Gli agenti della Questura di Lecce, in servizio presso le Volanti del Commissariato della “Città dei martiri”, sono intervenuti tempestivamente sul posto. Una volta riportata la calma e messa in sicurezza l’area, i poliziotti hanno avviato le prime verifiche e raccolto le testimonianze dei presenti per delineare la dinamica dell’accaduto.
Il lavoro investigativo, condotto in modo capillare, non si è limitato ai rilievi sul campo.
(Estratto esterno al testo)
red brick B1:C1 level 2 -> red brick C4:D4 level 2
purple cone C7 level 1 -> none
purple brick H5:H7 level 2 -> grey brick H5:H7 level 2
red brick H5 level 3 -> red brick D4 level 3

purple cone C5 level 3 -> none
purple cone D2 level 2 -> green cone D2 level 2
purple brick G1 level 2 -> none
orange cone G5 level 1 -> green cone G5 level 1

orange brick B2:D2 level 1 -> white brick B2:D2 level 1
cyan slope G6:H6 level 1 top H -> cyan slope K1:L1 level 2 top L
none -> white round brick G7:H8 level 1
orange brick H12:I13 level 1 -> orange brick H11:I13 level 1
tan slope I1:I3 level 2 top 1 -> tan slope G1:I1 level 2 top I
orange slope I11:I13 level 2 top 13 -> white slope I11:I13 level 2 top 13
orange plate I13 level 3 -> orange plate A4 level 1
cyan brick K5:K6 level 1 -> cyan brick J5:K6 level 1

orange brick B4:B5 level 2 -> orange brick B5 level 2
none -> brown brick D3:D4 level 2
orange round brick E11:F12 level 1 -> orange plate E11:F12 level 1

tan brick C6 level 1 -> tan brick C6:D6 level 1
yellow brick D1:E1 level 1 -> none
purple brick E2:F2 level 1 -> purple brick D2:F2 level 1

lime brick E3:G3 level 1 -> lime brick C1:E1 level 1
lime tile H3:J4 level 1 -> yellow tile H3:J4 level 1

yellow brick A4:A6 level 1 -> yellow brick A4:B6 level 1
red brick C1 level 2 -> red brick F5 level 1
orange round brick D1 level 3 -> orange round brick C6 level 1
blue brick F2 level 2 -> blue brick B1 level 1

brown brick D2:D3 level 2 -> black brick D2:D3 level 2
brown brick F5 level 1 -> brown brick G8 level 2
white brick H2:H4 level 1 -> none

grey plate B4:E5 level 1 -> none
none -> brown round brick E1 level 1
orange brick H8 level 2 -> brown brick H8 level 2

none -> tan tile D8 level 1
La Polizia ha ricostruito l’intera vicenda incrociando diversi elementi tra cui l’analisi dei frame del sistema di videosorveglianza cittadino ha permesso di individuare i volti dei partecipanti. Gli investigatori, poi, hanno analizzato i profili social dei sospettati, trovando riscontri determinanti per l’identificazione. I dati sono stati incrociati con le attività di pattugliamento già effettuate nei giorni precedenti.
Al termine delle indagini, sono nove i giovani denunciati all’Autorità Giudiziaria. Il gruppo è composto da persone di diversa provenienza, un cittadino britannico di 20 anni; un 21enne di Tricase; cinque giovani di Scorrano (di età compresa tra i 19 e i 29 anni); un 23enne di Poggiardo e un 22enne di Mugnano di Napoli.
L’attività della Polizia di Stato prosegue ora sul fronte amministrativo. Il Questore di Lecce, Giampietro Lionetti, sta valutando l’adozione di misure di prevenzione personali (come il Daspourbano o avvisi orali) nei confronti dei soggetti coinvolti, al fine di tutelare la sicurezza pubblica e prevenire nuovi episodi di violenza nel centro storico.
Naturalmente, i provvedimenti adottati in fase investigativa e/o dibattimentale non implicano alcuna responsabilità dei soggetti sottoposti ad indagini ovvero imputati e che le informazioni sul procedimento penale in corso sono fornite nel rispetto dei diritti della persona indagata e della presunzione di innocenza.